Sur les frais irrépétibles
En application de l’article 700 du code de procédure civile, le tribunal condamne la partie tenue aux dépens ou la partie perdante à payer à l’autre la somme qu’il détermine au titre des frais exposés et non compris dans les dépens. Par principe, le tribunal alloue à ce titre une somme correspondant aux frais réellement engagés, à partir des justificatifs produits par les parties, ou, en l’absence de justificatif, à partir des données objectives du litige (nombre de parties, durée de la procédure, nombre d’écritures échangées, complexité de l’affaire, incidents de mise en état, mesure d’instruction, etc.). Par exception et de manière discrétionnaire, le tribunal peut, considération prise de l’équité ou de la situation économique des parties, allouer une somme moindre, voire dire qu’il n’y a lieu à condamnation.
L’équité commande de débouter chacune des parties de sa demande de ce chef.
Sur l’exécution provisoire
Aux termes de l’article 514 du code de procédure civile, les décisions de première instance sont de droit exécutoires à titre provisoire à moins que la loi ou la décision rendue n’en dispose autrement.

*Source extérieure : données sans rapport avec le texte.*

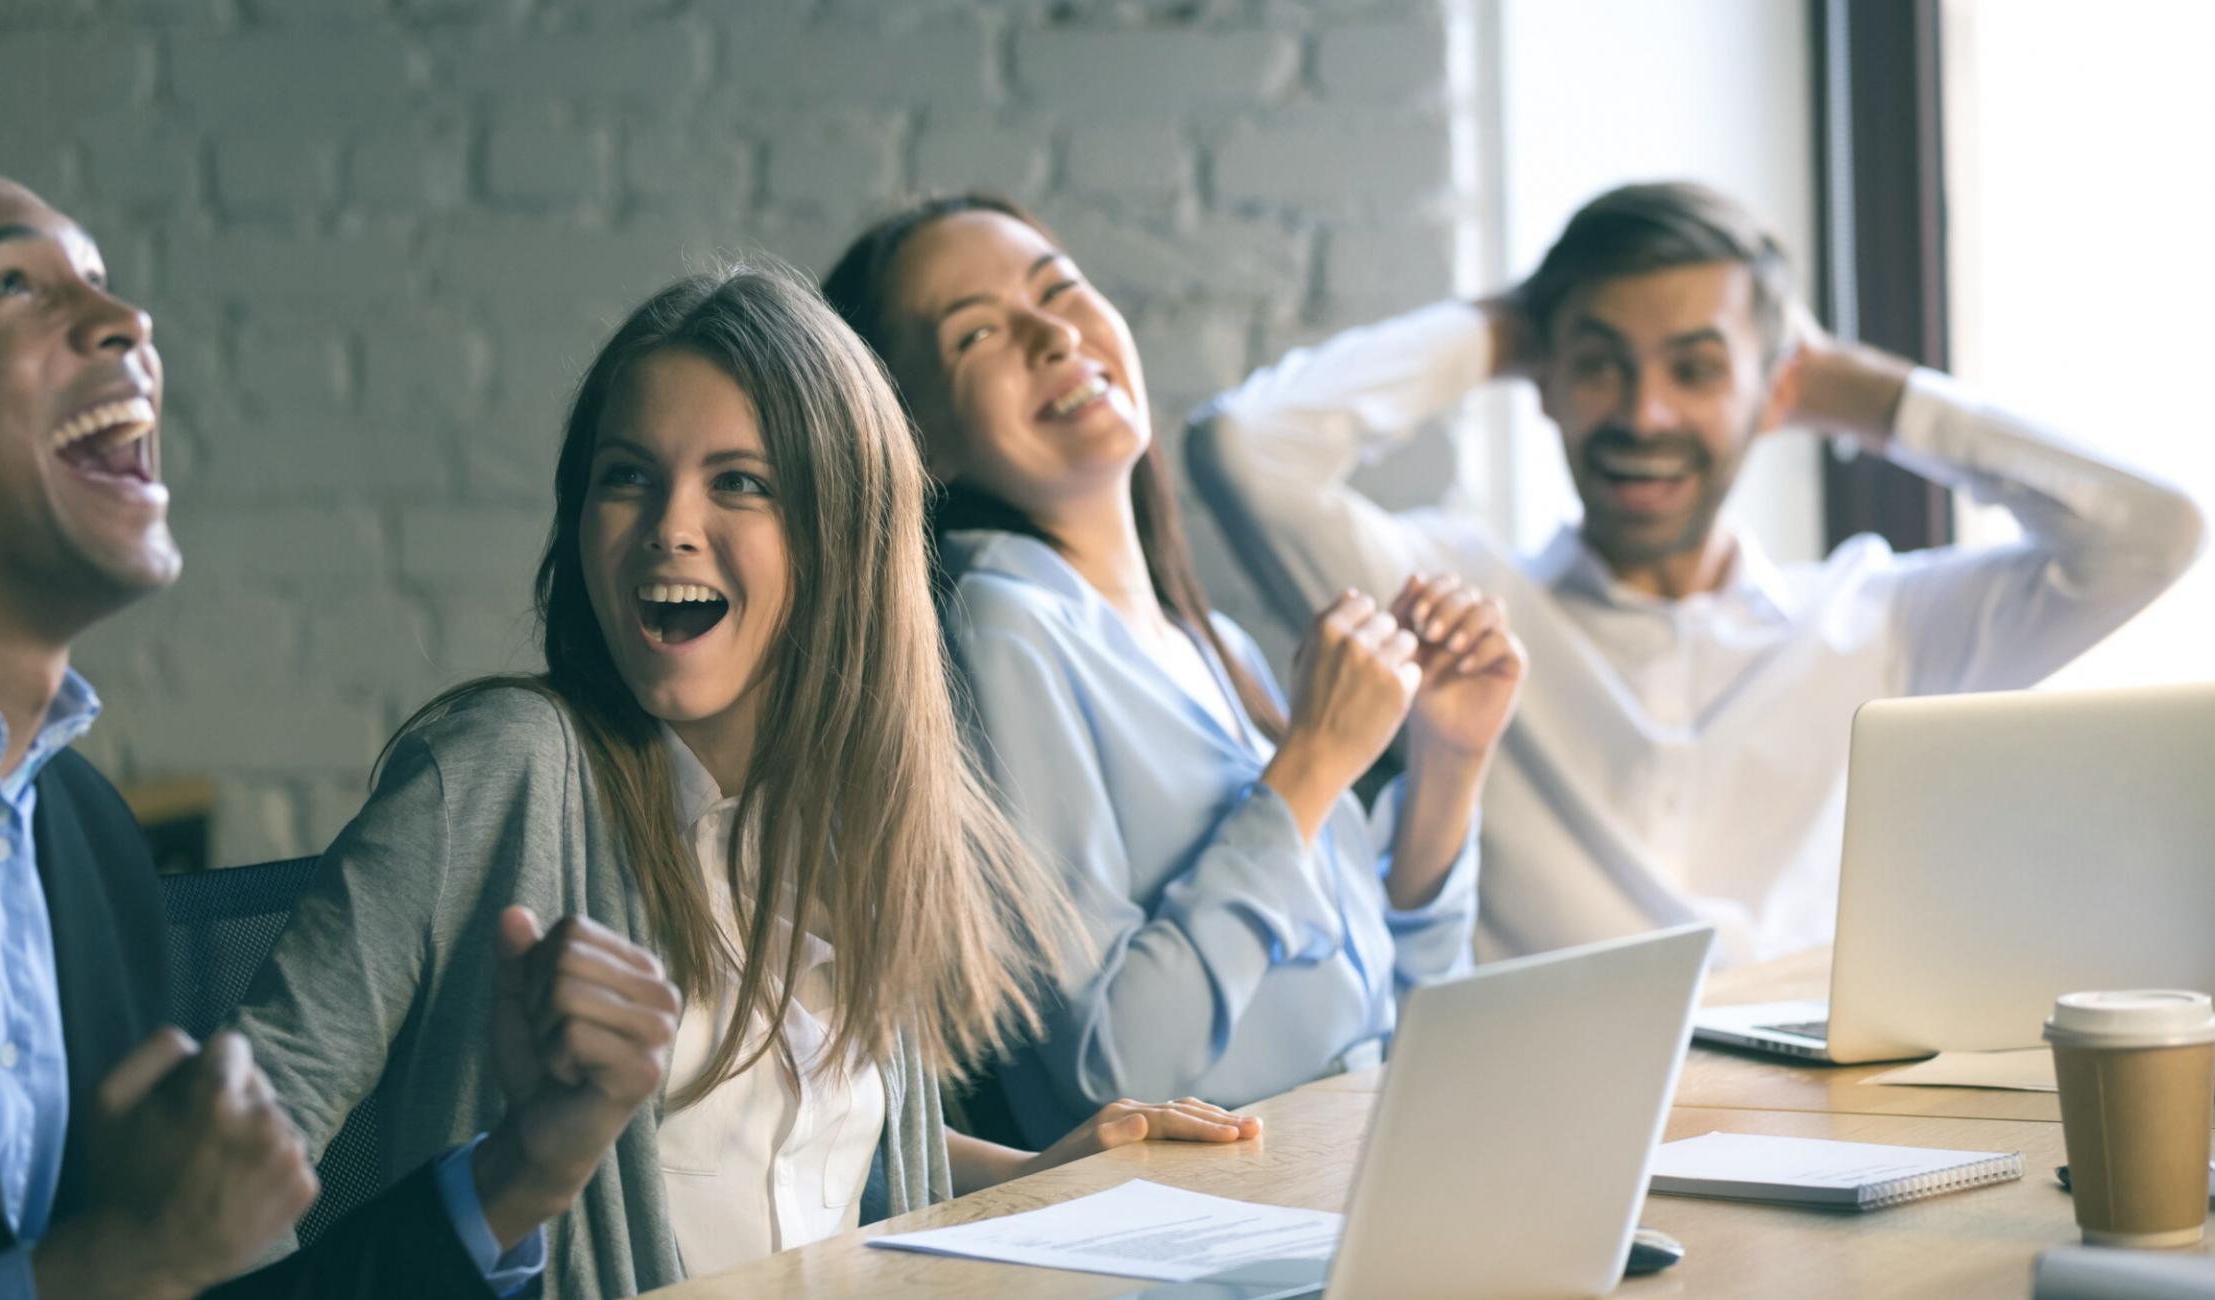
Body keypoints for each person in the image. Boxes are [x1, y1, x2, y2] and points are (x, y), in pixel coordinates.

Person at [230, 266, 1258, 1299]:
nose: (668, 525)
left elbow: (795, 1153)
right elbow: (227, 1154)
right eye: (625, 477)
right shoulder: (503, 765)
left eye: (739, 482)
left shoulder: (850, 813)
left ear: (843, 536)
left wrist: (1046, 1171)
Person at [0, 140, 674, 1298]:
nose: (127, 321)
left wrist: (520, 1172)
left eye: (102, 282)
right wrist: (106, 1266)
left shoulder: (85, 835)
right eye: (12, 286)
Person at [1184, 180, 2207, 963]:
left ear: (1777, 391)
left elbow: (2153, 532)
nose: (1644, 414)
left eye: (1696, 368)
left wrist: (1865, 396)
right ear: (1544, 381)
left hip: (1819, 1128)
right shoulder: (1448, 605)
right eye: (1599, 363)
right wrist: (1502, 328)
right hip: (1541, 1125)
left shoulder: (1883, 623)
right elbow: (1242, 448)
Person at [822, 196, 1526, 1148]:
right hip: (1216, 1201)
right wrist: (1314, 764)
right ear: (919, 440)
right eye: (976, 333)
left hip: (1353, 1157)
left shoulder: (1216, 648)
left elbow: (1408, 1021)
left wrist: (1450, 759)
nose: (1051, 333)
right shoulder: (999, 626)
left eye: (1058, 289)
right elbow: (1116, 1072)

Il sera rappelé l’exécution provisoire du jugement.
PAR CES MOTIFS,
Le tribunal, publiquement, par jugement contradictoire, en premier ressort et mis à disposition au greffe,
Déclare recevable l’intervention volontaire de la SCP CBF Associés en qualité d’administrateur de la société AFC Promotion ;
Déclare irrecevables les demandes des époux [B] contre la société AFC Construction ;
Déboute les époux [B] de leurs demandes ;
Condamne in solidum les époux [B] aux dépens ;
Déboute les parties de leur demande en application des dispositions de l’article 700 du code de procédure civile ;
Rappelle l’exécution provisoire du jugement.
La minute est signée par Monsieur François DEROUAULT, juge, assisté de Madame Maud THOBOR, greffier.